Araştırmada, alkole bağlı olmayan yağlı karaciğer hastalığının niçin olacağı hepatik damarlardaki eksikliklerin niçin olduğu yetersiz kan akışının Alzheimer’ı tetikleyebileceği ortaya kondu.
Tip 2 diyabet ve aşırı kiloluluğun karaciğer hastalığının gelişimini tetikleyen 2 ana risk faktörü olduğu bilinmektedir. Bundan dolayı sıhhatli beslenme ve egzersiz karaciğer hastalıklarının önlenmesi için en büyük yardımcılar olarak görülmektedir.
Alkole bağlı olmayan karaciğer yağlanması aşırı kiloluluk, diyabet ve zehirlenme (fosfor, karbon tetraklorür) benzer biçimde durumlarda ortaya çıkar.
Yağ dokusundan yağ salınımının artması, karaciğerde yağ asitlerinin oksidasyonunun azalması, karaciğerde yağ asitlerinin sentezinin artması, yağ asitlerinin trigliseritlere dönüşümünün artması, karaciğerden yağ atılımının yada salınımının azalması görülür.

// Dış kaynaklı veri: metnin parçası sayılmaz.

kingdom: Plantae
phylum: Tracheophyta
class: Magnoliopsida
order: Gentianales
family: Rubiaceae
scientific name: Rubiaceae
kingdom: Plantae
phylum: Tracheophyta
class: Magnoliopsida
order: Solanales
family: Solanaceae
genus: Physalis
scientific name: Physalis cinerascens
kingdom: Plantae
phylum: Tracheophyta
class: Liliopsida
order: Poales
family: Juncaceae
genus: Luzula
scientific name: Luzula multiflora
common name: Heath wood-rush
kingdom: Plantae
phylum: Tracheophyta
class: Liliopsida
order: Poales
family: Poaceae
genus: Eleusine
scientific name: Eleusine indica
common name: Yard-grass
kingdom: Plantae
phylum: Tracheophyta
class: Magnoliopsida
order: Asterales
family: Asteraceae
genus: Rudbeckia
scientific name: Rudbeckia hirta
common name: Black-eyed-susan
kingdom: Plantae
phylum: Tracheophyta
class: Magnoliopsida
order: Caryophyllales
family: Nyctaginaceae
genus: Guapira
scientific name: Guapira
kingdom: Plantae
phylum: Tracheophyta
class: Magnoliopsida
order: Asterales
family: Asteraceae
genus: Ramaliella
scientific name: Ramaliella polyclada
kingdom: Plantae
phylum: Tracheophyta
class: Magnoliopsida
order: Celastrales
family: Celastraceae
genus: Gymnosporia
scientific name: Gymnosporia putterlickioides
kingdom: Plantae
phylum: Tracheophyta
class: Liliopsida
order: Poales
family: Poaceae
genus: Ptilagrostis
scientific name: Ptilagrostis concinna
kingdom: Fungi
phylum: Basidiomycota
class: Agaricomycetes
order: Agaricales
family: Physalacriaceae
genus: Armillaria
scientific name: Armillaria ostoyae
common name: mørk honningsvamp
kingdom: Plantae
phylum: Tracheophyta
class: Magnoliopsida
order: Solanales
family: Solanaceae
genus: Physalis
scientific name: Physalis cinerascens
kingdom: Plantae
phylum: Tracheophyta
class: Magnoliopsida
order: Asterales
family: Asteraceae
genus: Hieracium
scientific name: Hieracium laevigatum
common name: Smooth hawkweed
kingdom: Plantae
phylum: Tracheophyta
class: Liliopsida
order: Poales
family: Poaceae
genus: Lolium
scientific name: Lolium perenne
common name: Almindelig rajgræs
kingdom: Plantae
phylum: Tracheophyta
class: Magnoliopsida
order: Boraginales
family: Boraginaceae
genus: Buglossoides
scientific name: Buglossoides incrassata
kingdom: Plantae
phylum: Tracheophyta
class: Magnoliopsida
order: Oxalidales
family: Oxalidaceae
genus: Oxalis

Yağlı karaciğer çoğu zaman emare vermez, genişlemiş karaciğer yumuşak, yuvarlak kenarlıdır. Kimi zaman sağ göğüs kafesinin altında zonklayıcı bir ağrı ve hafifçe sindirim sorunları olur.
Yağlı karaciğer, iyi huylu ve geri dönüşümlü bir durumdur ve karaciğer hasarının ilk aşamasıdır.